# FRAGMENTO DEL DOCUMENTO
=======

Lo cierto es que Colón, supiera o no lo que estaba descubriendo, además de ser el primero en aprovechar el alisio para llegar a América, retornar con éxito y llevar a cabo otros tres viajes (asegurando a la Corona española el derecho de primacía sobre un nuevo mundo inmenso y lleno de promesas) había cambiado el «centro de gravedad» del orbe que, girando durante largos siglos en torno a las aguas del golfo Pérsico con los Imperios persa y asirio, tuvo que correrse definitivamente al Mediterráneo oriental con la primacía primero de los egipcios y después de los griegos, para, con las fulgurantes hazañas de Alejandro Magno, sufrir una catarsis total. Oriente, de forma irreversible, cedió la hegemonía al Occidente mediterráneo, en cuyo horizonte se columbraba ya la que sería inmensa sombra de Roma, que, a orillas del Mare Nostrum, fundó un imperio definitivo para la historia de la humanidad. Bizancio, con su sede en Constantinopla, parecía responder a una nueva solicitación desde el este; de hecho, una nueva raza, los turcos, acabaron por afianzar su poder sobre tierras de Anatolia, Asia y Europa Oriental y, tras un largo forcejeo (apenas medio siglo antes de que Colón zarpara por la gola del río Saltes, en Palos de Moguer, rumbo a su irrepetible aventura) se apoderaban en 1453 de una Constantinopla en pleno deterioro y casi fosilizada, para regenerarla con su ímpetu rebautizándola Estambul y proclamándose el sultán «emperador del mundo».

=======

# LO QUE HAY
1. Según el fragmento sobre Colón, ¿qué derecho le aseguró Colón a la Corona española y gracias a qué logros? Responde en una a tres oraciones.
2. Retoma el fragmento sobre Colón y el cambio del centro del mundo justo después de la última oración.

=======

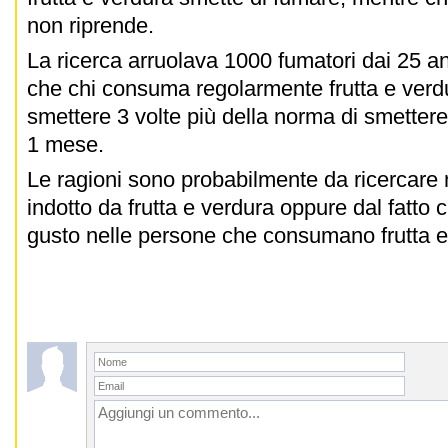
non riprende.
La ricerca arruolava 1000 fumatori dai 25 ann
che chi consuma regolarmente frutta e verd
smettere 3 volte più della norma di smetter
1 mese.
Le ragioni sono probabilmente da ricercare 
indotto da frutta e verdura oppure dal fatto
gusto nelle persone che consumano frutta e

=======

# AQUÍ LAS RESPUESTAS
1. Le aseguró el derecho de primacía sobre un nuevo mundo inmenso y lleno de promesas. Lo logró al ser el primero en aprovechar el alisio para llegar a América, volver con éxito y hacer otros tres viajes.

2.
Poco hubo de durar su alegría; los tres viajes de Colón, seguidos de los otros que España llevó a cabo a continuación de este, a cargo de Alonso de Ojeda, Rodrigo de Bastidas, Vicente Yáñez Pinzón y un largo etcétera (además de los viajes secretos de los portugueses llevados a cabo en el mismo período) fueron pequeños golpes de palanca, al principio casi despreciables pero que, aplicados en el lugar oportuno del afán de dominio de las monarquías recién surgidas en Europa y alentando la codicia y el afán de lucro y mejora de muchos seres humanos, empezaron a hacer temblar el tremendo estafermo de la cultura posmedieval renacentista, obligándola a abrir los ojos al increíble tesoro que se le ofrecía: todo un enorme continente, extendido casi de polo a polo, por descubrir y conquistar. De forma inevitable, desde aquella pequeña isla donde Colón dejó un ancla imaginaria, el interés mundial, el dominio marítimo y la estrategia global, secundados por el irresistible tirón del comercio, fueron volcando poco a poco y sin posibilidad de retorno hacia las oscuras aguas del océano Atlántico, donde se librarían las decisivas contiendas del futuro, dejando al pobre sultán y sus sufridos súbditos allá lejos, en la peculiaridad histórica de Estambul, a las puertas del estéril mar Negro y con un palmo de narices.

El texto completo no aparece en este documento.